## TASK OBJECTIVE
Retype the passage in the text on the arboreal splayfoot salamander from "The arboreal splayfoot" up to and including "in Hidalgo state.", keeping every character unchanged.

:: EXTRACT PROVIDED ::

Arboreal splayfoot salamander
- Conservation status: Critically Endangered (IUCN 3.1)

Scientific classification
- Kingdom: Animalia
- Phylum: Chordata
- Class: Amphibia
- Order: Urodela
- Family: Plethodontidae
- Genus: Chiropterotriton
- Species: C. arboreus
- Binomial name: Chiropterotriton arboreus (Taylor, 1941)
- Synonyms: Bolitoglossa arborea Taylor, 1941 Chiropterotriton arborea (Taylor, 1941)

= Arboreal splayfoot salamander =

- Authority: (Taylor, 1941)
- Conservation status: CR
- Synonyms: Bolitoglossa arborea Taylor, 1941, Chiropterotriton arborea (Taylor, 1941)

Species of amphibian

The arboreal splayfoot salamander (Chiropterotriton arboreus), or arboreal flat-footed salamander, is a species of bromeliad-dwelling salamander in the family Plethodontidae. It is endemic to Mexico where it is only found near its type locality near Tianguistengo in Hidalgo state.

:::
:: MATERIAL SHOWN ::

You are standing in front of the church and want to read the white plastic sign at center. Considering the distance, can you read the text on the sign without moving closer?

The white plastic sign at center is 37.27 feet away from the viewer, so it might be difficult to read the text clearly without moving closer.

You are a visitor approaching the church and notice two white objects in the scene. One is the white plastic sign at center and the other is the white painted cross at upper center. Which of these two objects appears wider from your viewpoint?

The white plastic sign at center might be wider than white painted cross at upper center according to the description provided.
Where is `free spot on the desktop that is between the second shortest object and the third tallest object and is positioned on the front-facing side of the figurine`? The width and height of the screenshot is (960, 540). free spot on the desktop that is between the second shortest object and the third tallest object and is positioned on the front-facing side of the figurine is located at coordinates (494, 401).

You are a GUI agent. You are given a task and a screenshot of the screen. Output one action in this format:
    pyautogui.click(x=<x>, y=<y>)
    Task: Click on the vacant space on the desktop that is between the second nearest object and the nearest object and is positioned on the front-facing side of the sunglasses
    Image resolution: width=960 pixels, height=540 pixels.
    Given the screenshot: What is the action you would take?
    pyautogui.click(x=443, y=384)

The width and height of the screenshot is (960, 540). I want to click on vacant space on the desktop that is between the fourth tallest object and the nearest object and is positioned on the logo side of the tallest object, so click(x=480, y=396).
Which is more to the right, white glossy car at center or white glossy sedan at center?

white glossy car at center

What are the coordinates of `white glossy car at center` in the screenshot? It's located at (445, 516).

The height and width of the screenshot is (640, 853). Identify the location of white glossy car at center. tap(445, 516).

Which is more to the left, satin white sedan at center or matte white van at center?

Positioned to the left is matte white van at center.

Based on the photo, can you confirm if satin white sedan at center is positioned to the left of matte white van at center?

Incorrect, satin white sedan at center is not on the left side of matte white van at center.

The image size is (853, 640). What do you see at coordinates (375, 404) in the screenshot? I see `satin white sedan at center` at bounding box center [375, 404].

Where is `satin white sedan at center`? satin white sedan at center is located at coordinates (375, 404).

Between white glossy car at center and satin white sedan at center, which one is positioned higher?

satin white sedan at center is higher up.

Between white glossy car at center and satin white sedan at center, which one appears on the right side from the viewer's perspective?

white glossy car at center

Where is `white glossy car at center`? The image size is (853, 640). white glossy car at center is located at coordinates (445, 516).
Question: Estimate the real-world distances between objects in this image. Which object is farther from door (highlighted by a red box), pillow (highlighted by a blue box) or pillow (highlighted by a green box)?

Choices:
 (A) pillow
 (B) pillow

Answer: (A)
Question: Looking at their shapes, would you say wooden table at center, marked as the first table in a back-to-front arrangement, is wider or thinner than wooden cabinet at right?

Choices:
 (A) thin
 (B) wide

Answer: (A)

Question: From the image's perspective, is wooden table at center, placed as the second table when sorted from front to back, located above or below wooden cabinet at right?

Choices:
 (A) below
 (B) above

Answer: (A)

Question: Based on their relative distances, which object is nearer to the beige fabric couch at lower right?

:::

## EXERCISE RESPONSE
The arboreal splayfoot salamander (Chiropterotriton arboreus), or arboreal flat-footed salamander, is a species of bromeliad-dwelling salamander in the family Plethodontidae. It is endemic to Mexico where it is only found near its type locality near Tianguistengo in Hidalgo state.